Ethics in museums – A case study

In 2011, I visited Rann Utsav, the annual ‘mela’ that Gujarat government organises apparently to promote handicrafts and tourism in Kutch. The venue is the village of Dhordo close to the border. I never got a chance to share what I saw there since then. Today however, I feel that the issue must be pointed out before it is too late or maybe it is already too late.

While the area covered by the entire ‘utsav’ was huge, the portion given to handicraft display where artists and crafts persons had come from different villages of Kutch, was relatively small. Each ‘cubical’ or stall had to be hired by the artist concerned. So the stall was in a way sold to the local artists. The number of stalls would have been something between 25 to 30 and certainly not more whereas the number of temporary air conditioned VIP tents only exceeded one hundred and fifty. There was also a temporary display of ‘artifacts’, something that may be called a temporary museum where artificial huts, local furniture and a few hand crafted items were put on display. In one corner, in a very tiny artificial lane in which sand was placed, there stood two to three people, in flesh and blood, very much as part of the museum and themselves as ‘objects’ of display. It was shocking. I fell speechless and did not have the courage to pick my camera and click their photograph, like so many other ‘tourists’ were doing every now and then. How could real human beings, of a certain community, be put as part of display in any museum on that very community?

                         Rann Utsav 2011, fig 1 Rann Utsav 2011, fig 2

The people wore their traditional dresses and were being paid obviously a very small amount to stand there, and literally stand, the whole day in a fixed position to pose for tourists to show them the ethnicity of the people of Kutch. This was an attempt by the government to ‘promote’ and ‘preserve’ the cultural heritage of Kutch? Besides the inhuman act of making one stand the entire day in one position, the humiliation of objectifying one’s own person and ethnicity was something I could not fathom.

What I saw immediately brought to my mind a similar instance I had read about on facebook. It was in Bhuvaneshwar; the post said that in a museum on folk culture (this time it was a permanent one), the new attraction was a small temporary display, in which an artificial ‘tribal’ hut was made and in this hut were placed two ‘tribal’ ladies, very much alive, of that ‘tribe’. There were photographs along with the writing which showed a crowd busy in taking photographs of the women. There was one thing that struck me, the horrification and humiliation of it was clearly visible on the faces of the people on ‘display’ in both cases.

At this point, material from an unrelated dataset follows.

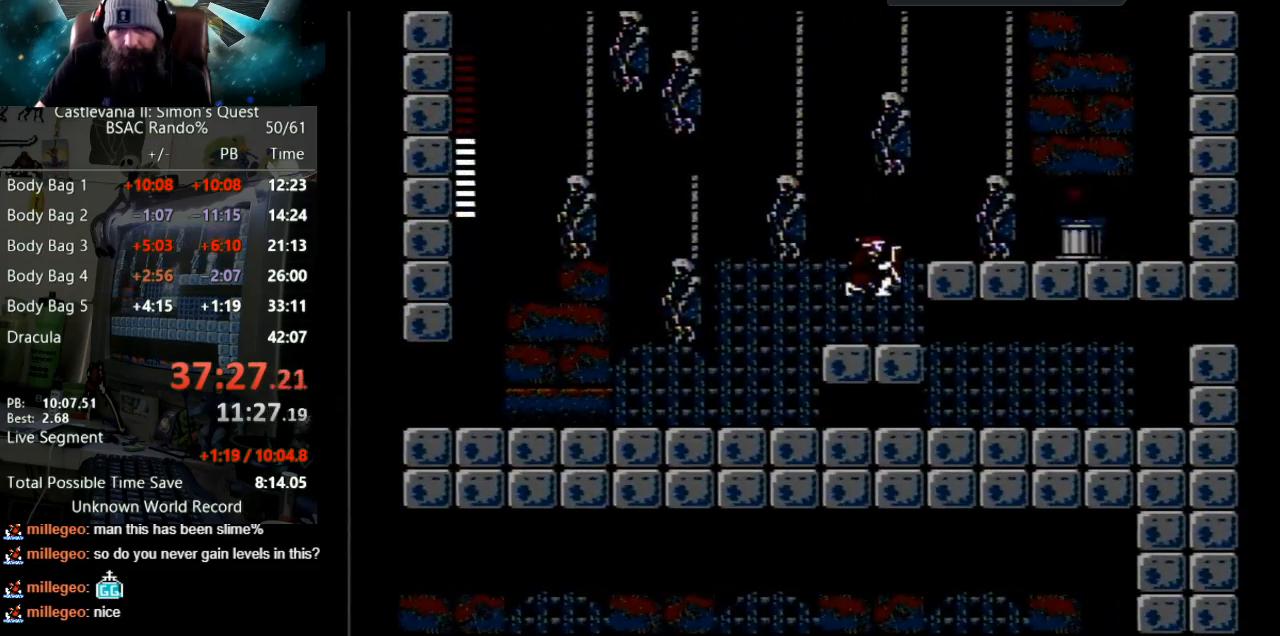
{"buttons": ["DPAD_UP"], "events": [[233, "A", "up"], [467, "DPAD_RIGHT", "up"], [467, "DPAD_UP", "down"]]}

This is a shocking example of how the Indian government lacks basic understanding of not just a museum, ethnicity and diverse communities but also of common sense and above all humanity. ‘Tribes’ and ‘folk’ communities, along with the demeaning connotations of the terms, have always been seen as the ‘other’ by the state. Nothing can perhaps prove this more clearly that the above mentioned act.

Rann Utsav 2011, fig 3

While International Council of Museums (ICOM) may be quoted here, which says that in case of representation of contemporary communities and their heritage ‘respect for the wishes of the community involved should be paramount’, it does not talk about exploitation of that very community and its people for a ‘museum’. Perhaps such a situation is yet to come to the notice of ICOM. In India, unfortunately reality is hardly talked about and ‘tribes’, ‘folk’ communities and even India itself, is still at a stage where most of the times even by Indian scholars it is only glorified and seen with an Oriental perspective. We borrowed the lens from the western world and we ourselves are yet to discard it. It would not be wrong to say that we are still slaves maybe not of another nation directly but of an ideology.

The other major attraction of this temporary museum was a video being played on a big screen in a darkened space, which showed ‘sand art’; various images being made by a hand in seconds on the screen. This was definitely not a local art or tradition for that matter in the region. The last and the most prominent image that the hand made was that of Mr Modi, but that is of course another story.